Okay. I was thinking about the I'm curious regarding the ad prices for your gaming businesses, marketing, so of course, how that is impacted by ad prices on social media? Have you noticed significant changes in Q1 or Q4 there? Or is it sort of generally higher and higher?

Speaker 3

Yes. It depends of course what regions because it fluctuates quite a lot actually and also what media you are into. What we have seen increases obviously in frequency in many areas. We see strong traction there, of course, also for our products. And of course, we do see some of the social medias as well.

But that depends on where we are, depends on what kind of campaigns that we are producing. So we don't have a general view on that, to be fair.

Speaker 7

Okay. Fair enough. And the last question is about the subscriber growth for the 3rd party network grew significantly quarter on quarter. Can you explain why?

Speaker 4

Yes. There are a couple of drivers behind that, specifically 2 that sort of adds a lot of value and that's the Wow deal with new packaging that we've made in Denmark that has driven a very good solid growth for us. And the second one is new packaging in Sweden where we have added Seymour to the portfolio. So those 2 combined has given a very good traction in Phase II V, giving a net growth of 43,000.

---

[Exercise task A]
Pick out each line of the listing that contains the string "numericTimeSignature".
The transcript and the listing are unrelated to each other.

[Data rows]
---

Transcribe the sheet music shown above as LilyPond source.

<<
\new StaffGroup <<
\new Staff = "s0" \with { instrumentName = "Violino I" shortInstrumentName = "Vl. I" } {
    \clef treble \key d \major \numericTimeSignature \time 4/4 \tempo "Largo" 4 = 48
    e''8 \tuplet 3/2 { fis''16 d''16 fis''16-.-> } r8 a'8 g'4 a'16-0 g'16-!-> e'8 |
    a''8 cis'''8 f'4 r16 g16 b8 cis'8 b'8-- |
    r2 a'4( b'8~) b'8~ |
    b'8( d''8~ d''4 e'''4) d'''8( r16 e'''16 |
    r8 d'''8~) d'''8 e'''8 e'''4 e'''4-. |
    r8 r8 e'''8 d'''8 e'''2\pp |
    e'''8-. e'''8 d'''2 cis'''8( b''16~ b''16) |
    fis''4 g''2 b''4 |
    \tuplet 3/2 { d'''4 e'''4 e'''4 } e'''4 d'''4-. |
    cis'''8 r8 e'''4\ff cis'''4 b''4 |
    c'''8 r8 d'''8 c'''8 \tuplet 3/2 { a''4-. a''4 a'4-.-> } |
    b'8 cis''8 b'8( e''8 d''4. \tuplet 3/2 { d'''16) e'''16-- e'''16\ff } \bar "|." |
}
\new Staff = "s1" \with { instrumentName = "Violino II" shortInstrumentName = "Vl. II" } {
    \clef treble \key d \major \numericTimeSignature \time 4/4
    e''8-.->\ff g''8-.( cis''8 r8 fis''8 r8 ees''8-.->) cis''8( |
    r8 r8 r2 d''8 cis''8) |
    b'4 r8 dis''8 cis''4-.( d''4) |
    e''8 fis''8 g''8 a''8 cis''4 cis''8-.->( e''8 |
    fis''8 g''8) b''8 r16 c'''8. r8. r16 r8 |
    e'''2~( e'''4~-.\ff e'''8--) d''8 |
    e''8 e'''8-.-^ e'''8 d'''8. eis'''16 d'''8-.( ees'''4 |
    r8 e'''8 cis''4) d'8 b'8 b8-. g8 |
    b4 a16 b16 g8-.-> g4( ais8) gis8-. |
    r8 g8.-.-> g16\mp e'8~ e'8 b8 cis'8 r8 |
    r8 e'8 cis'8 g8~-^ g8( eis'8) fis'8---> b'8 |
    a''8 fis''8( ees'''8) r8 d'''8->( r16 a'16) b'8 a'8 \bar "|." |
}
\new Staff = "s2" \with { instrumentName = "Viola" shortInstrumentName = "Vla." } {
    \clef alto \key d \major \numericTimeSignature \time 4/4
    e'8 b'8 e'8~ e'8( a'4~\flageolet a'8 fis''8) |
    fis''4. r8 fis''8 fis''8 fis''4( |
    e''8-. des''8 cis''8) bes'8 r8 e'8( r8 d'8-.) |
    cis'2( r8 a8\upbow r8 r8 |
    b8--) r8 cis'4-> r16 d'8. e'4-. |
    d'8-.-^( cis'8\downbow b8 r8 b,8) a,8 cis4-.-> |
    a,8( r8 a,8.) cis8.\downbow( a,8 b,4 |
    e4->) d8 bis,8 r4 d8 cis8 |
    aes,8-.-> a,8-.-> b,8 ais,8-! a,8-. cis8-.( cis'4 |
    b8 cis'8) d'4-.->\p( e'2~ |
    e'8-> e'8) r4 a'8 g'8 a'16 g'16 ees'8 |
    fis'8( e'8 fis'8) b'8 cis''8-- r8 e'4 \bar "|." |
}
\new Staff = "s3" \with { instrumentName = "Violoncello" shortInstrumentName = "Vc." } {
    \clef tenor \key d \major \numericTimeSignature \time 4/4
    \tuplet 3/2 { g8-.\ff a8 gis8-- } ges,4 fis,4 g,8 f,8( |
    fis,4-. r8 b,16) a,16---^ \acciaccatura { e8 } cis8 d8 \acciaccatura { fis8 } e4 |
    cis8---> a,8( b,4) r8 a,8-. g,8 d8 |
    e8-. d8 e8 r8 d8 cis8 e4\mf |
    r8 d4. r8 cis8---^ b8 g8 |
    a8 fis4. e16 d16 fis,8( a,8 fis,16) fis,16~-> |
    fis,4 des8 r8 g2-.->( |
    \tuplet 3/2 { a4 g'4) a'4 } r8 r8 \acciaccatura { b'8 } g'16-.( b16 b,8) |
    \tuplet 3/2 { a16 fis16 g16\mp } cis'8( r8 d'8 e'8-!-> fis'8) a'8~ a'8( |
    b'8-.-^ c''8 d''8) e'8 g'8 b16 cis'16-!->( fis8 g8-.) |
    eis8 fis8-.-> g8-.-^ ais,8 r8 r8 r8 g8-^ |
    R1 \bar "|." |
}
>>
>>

---

[Exercise task B]
Rewrite everything in the transcript from "Okay. I was" down to "higher and higher?", putting "advertising rates" in place of "ad prices".

[Expected output A]
    \clef treble \key d \major \numericTimeSignature \time 4/4 \tempo "Largo" 4 = 48
    \clef treble \key d \major \numericTimeSignature \time 4/4
    \clef alto \key d \major \numericTimeSignature \time 4/4
    \clef tenor \key d \major \numericTimeSignature \time 4/4

[Expected output B]
Okay. I was thinking about the I'm curious regarding the advertising rates for your gaming businesses, marketing, so of course, how that is impacted by advertising rates on social media? Have you noticed significant changes in Q1 or Q4 there? Or is it sort of generally higher and higher?